Quería salir. Habíamos llegado recién, pero ya era hora de darle fin al sorpresivo y agitado tour etílico que veníamos haciendo desde la hora del almuerzo, cuando me lo encontré pateando la perra por la Avenida Central y sin siquiera proponerlo, nos metimos a cuanto bar abierto encontrábamos en el camino. El plan era que apenas se vaciara la última botella, tenía que tomar el bolso y entrar al baño. Él mientras se paraba, dejaba algo en la mesa simulando la propina o algo así, pedía fuego en cualquier mesa que estuviera bien lejos de la nuestra y lo más rápido que pudiéramos nos encontraríamos en la puerta. Y así la misma hazaña en todos los demás.
Este loco Estaba bien loco y por eso me gustaba, por eso mismo es que apagaba el teléfono cuando estaba con él para no perderme detalle y es por eso también que no me daba ni cuenta cuando no alcanzaba a vaciar el vaso y ya estaba hasta el tope otra vez. Tenía ese “qué sé yo que no sé qué”, una capacidad de emborracharte la perdiz totalmente innata. Podía convencerte de cambiar el “mierda” por un “Pinochet” en el “viva Chile” en un dos por tres y así mismo te ponía a vociferar con él un “correlé, correlé, correlá”.

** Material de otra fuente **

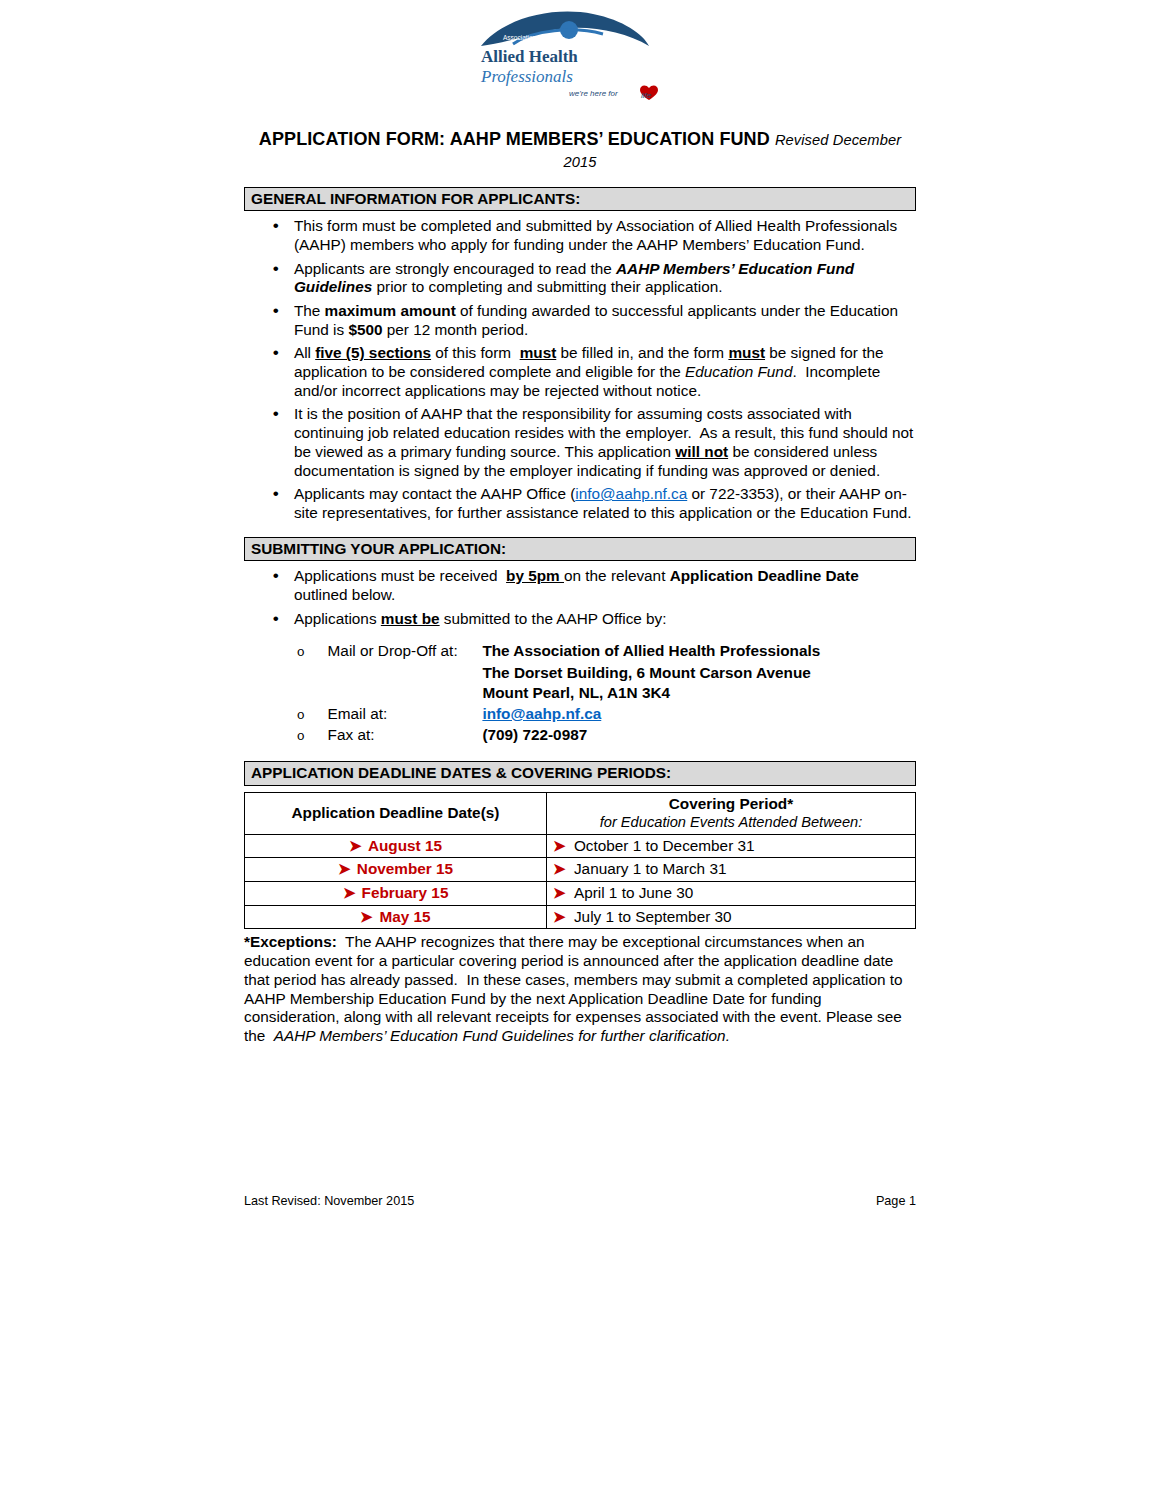Association of Allied Health Professionals we're here for life
APPLICATION FORM: AAHP MEMBERS’ EDUCATION FUND Revised December 2015
GENERAL INFORMATION FOR APPLICANTS:
This form must be completed and submitted by Association of Allied Health Professionals (AAHP) members who apply for funding under the AAHP Members’ Education Fund.
Applicants are strongly encouraged to read the AAHP Members’ Education Fund Guidelines prior to completing and submitting their application.
The maximum amount of funding awarded to successful applicants under the Education Fund is $500 per 12 month period.
All five (5) sections of this form must be filled in, and the form must be signed for the application to be considered complete and eligible for the Education Fund. Incomplete and/or incorrect applications may be rejected without notice.
It is the position of AAHP that the responsibility for assuming costs associated with continuing job related education resides with the employer. As a result, this fund should not be viewed as a primary funding source. This application will not be considered unless documentation is signed by the employer indicating if funding was approved or denied.
Applicants may contact the AAHP Office (info@aahp.nf.ca or 722-3353), or their AAHP on-site representatives, for further assistance related to this application or the Education Fund.
SUBMITTING YOUR APPLICATION:
Applications must be received by 5pm on the relevant Application Deadline Date outlined below.
Applications must be submitted to the AAHP Office by:
| o | Mail or Drop-Off at: | The Association of Allied Health Professionals |
| | | The Dorset Building, 6 Mount Carson Avenue |
| | | Mount Pearl, NL, A1N 3K4 |
| o | Email at: | info@aahp.nf.ca |
| o | Fax at: | (709) 722-0987 |
APPLICATION DEADLINE DATES & COVERING PERIODS:
| Application Deadline Date(s) | Covering Period* for Education Events Attended Between: |
| --- | --- |
| ➤ August 15 | ➤ October 1 to December 31 |
| ➤ November 15 | ➤ January 1 to March 31 |
| ➤ February 15 | ➤ April 1 to June 30 |
| ➤ May 15 | ➤ July 1 to September 30 |
*Exceptions: The AAHP recognizes that there may be exceptional circumstances when an education event for a particular covering period is announced after the application deadline date that period has already passed. In these cases, members may submit a completed application to AAHP Membership Education Fund by the next Application Deadline Date for funding consideration, along with all relevant receipts for expenses associated with the event. Please see the AAHP Members’ Education Fund Guidelines for further clarification.
Last Revised: November 2015 Page 1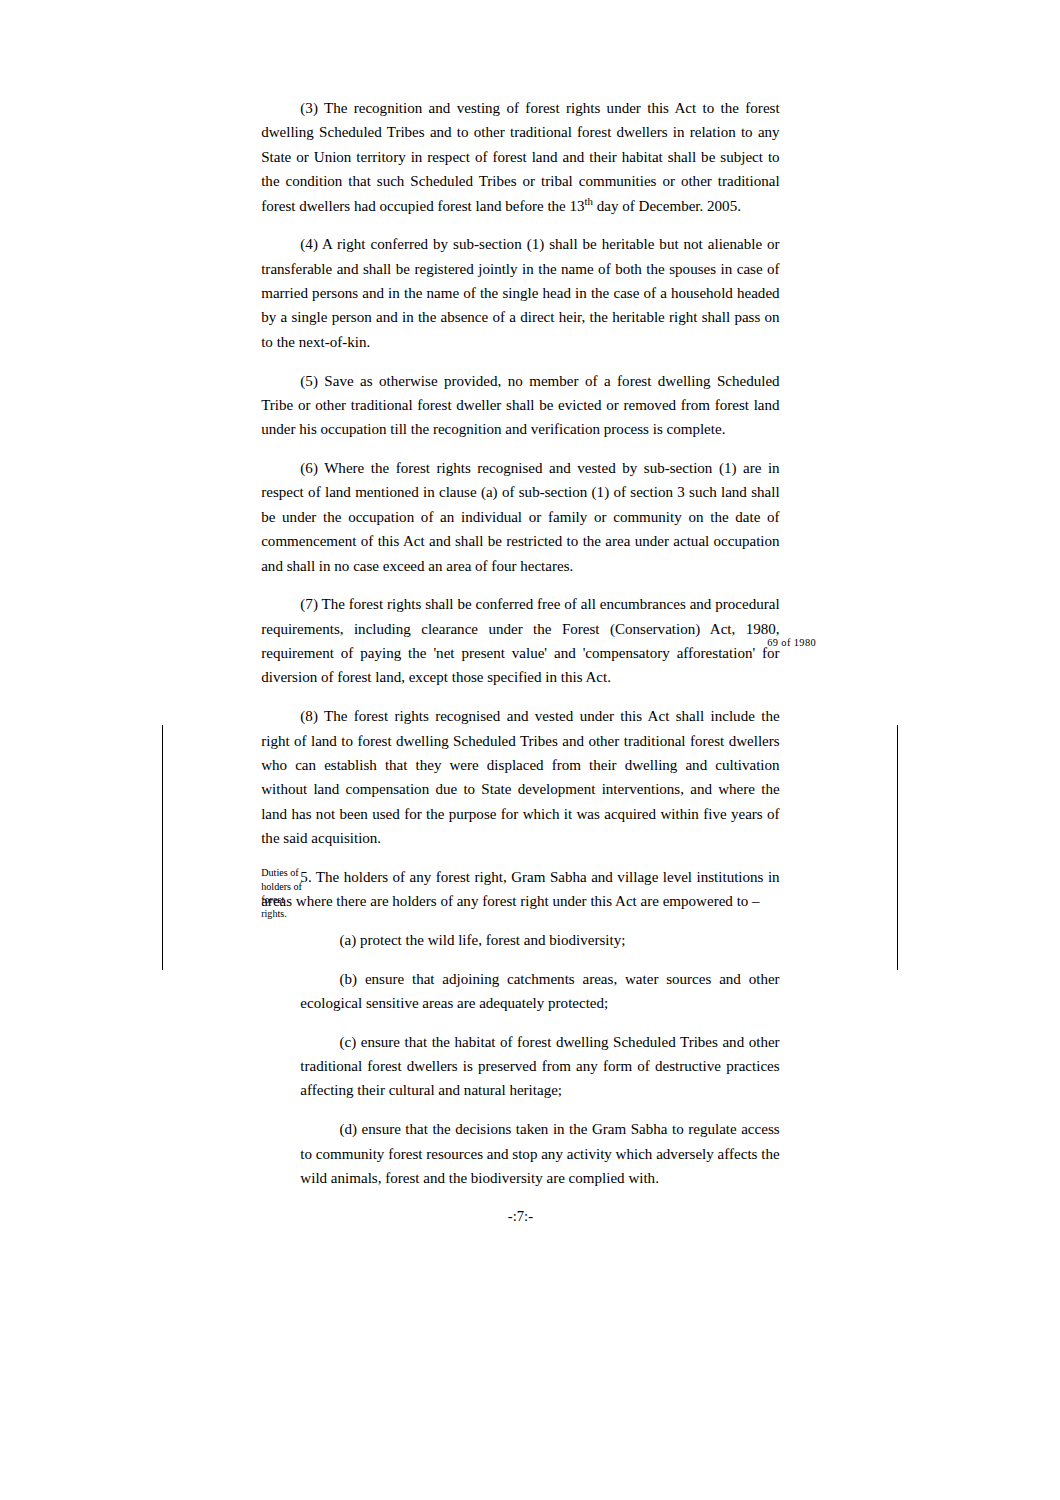(3) The recognition and vesting of forest rights under this Act to the forest dwelling Scheduled Tribes and to other traditional forest dwellers in relation to any State or Union territory in respect of forest land and their habitat shall be subject to the condition that such Scheduled Tribes or tribal communities or other traditional forest dwellers had occupied forest land before the 13th day of December. 2005.
(4) A right conferred by sub-section (1) shall be heritable but not alienable or transferable and shall be registered jointly in the name of both the spouses in case of married persons and in the name of the single head in the case of a household headed by a single person and in the absence of a direct heir, the heritable right shall pass on to the next-of-kin.
(5) Save as otherwise provided, no member of a forest dwelling Scheduled Tribe or other traditional forest dweller shall be evicted or removed from forest land under his occupation till the recognition and verification process is complete.
(6) Where the forest rights recognised and vested by sub-section (1) are in respect of land mentioned in clause (a) of sub-section (1) of section 3 such land shall be under the occupation of an individual or family or community on the date of commencement of this Act and shall be restricted to the area under actual occupation and shall in no case exceed an area of four hectares.
(7) The forest rights shall be conferred free of all encumbrances and procedural requirements, including clearance under the Forest (Conservation) Act, 1980, requirement of paying the 'net present value' and 'compensatory afforestation' for diversion of forest land, except those specified in this Act.
69 of 1980
(8) The forest rights recognised and vested under this Act shall include the right of land to forest dwelling Scheduled Tribes and other traditional forest dwellers who can establish that they were displaced from their dwelling and cultivation without land compensation due to State development interventions, and where the land has not been used for the purpose for which it was acquired within five years of the said acquisition.
Duties of holders of forest rights.
5. The holders of any forest right, Gram Sabha and village level institutions in areas where there are holders of any forest right under this Act are empowered to –
(a) protect the wild life, forest and biodiversity;
(b) ensure that adjoining catchments areas, water sources and other ecological sensitive areas are adequately protected;
(c) ensure that the habitat of forest dwelling Scheduled Tribes and other traditional forest dwellers is preserved from any form of destructive practices affecting their cultural and natural heritage;
(d) ensure that the decisions taken in the Gram Sabha to regulate access to community forest resources and stop any activity which adversely affects the wild animals, forest and the biodiversity are complied with.
-:7:-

Una vez afuera, después de la enésima hazaña del perro muerto, me ayudó a poner en línea los sentidos y la cabeza en alto “siempre diga”, me decía la cynthia en estos casos, “cuenta hasta tres”, “¡mentalízate hueona!”. Me daba la puerta y su mano sobre mi hombro un gusto a tentación insoslayable, a una especie de purgatorio con luces rojas al poco apetito que de un tiempo a esta parte he tenido por la aventura. Tú me dices cuánto. ¡Hasta ahí!. ¿Cola o blanca?. Así solito nomás, total a estas alturas qué más me puede hacer. Su mirada cómplice y un tanto extrañada, el vaso a medio llenar y mis manos acaloradas era la perfecta atmósfera para proponerle pasar la noche en su cama con esta fulana que no quería dormir sola, pero había que esperar a que terminara de contarme una historia de no sé que cosa que venía balbuceando hace más de media hora. “Hay que creerle la mitad a este no más”, “ es más cuentero”, decían todas, pero todas esas eran lenguas venenosas, envidiosas. Todas andaban tras él.
-¡Corre!
Me agarro fuerte la muñeca, el semáforo daba la luz para cruzar, pero así de rápido como íbamos en la mitad de la calle me soltó la mano y se tiró al suelo, ocupando dos franjas del paso peatonal.
-Acuéstate conmigo.
En ese momento hubiese cambiado las franjas por la pálida decoración de las sábanas, pero no lo pensé ni media vez y ya estaba recostada también. Quedamos pegados hombro con hombro.
-¿Cuánto se demora en cambiar la luz?
-No sé. No importa. Apenas sintamos un auto o uno de los dos vea las luces nos echamos a correr.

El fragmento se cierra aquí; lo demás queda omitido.